Dataset records
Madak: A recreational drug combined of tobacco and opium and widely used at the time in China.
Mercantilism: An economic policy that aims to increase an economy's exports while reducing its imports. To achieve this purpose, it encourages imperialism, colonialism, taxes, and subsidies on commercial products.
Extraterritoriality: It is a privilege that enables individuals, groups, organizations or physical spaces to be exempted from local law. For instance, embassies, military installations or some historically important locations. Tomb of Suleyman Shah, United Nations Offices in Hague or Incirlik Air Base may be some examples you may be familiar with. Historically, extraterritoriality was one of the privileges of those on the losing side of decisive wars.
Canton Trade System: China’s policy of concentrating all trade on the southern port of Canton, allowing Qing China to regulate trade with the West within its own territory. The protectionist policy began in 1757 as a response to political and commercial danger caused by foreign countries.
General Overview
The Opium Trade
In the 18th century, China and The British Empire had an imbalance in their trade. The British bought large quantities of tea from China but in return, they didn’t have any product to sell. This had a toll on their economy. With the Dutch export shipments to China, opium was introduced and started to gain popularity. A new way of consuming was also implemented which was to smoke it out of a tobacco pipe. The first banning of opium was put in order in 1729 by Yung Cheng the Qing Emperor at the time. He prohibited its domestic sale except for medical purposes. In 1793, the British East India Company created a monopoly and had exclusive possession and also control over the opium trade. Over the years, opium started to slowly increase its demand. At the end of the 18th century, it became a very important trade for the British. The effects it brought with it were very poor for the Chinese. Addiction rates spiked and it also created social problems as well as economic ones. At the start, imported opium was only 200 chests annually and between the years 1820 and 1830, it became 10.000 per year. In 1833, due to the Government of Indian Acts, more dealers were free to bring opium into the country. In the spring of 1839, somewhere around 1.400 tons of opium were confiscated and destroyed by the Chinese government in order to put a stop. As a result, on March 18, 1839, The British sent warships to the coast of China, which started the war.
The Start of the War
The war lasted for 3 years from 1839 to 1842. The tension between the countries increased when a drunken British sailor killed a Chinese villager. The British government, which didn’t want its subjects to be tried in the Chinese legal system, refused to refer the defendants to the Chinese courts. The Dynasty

▶ [TASK] The lines to copy are those above that contain "countries".

▶ [TASK SOLUTION]
Canton Trade System: China’s policy of concentrating all trade on the southern port of Canton, allowing Qing China to regulate trade with the West within its own territory. The protectionist policy began in 1757 as a response to political and commercial danger caused by foreign countries.
The war lasted for 3 years from 1839 to 1842. The tension between the countries increased when a drunken British sailor killed a Chinese villager. The British government, which didn’t want its subjects to be tried in the Chinese legal system, refused to refer the defendants to the Chinese courts. The Dynasty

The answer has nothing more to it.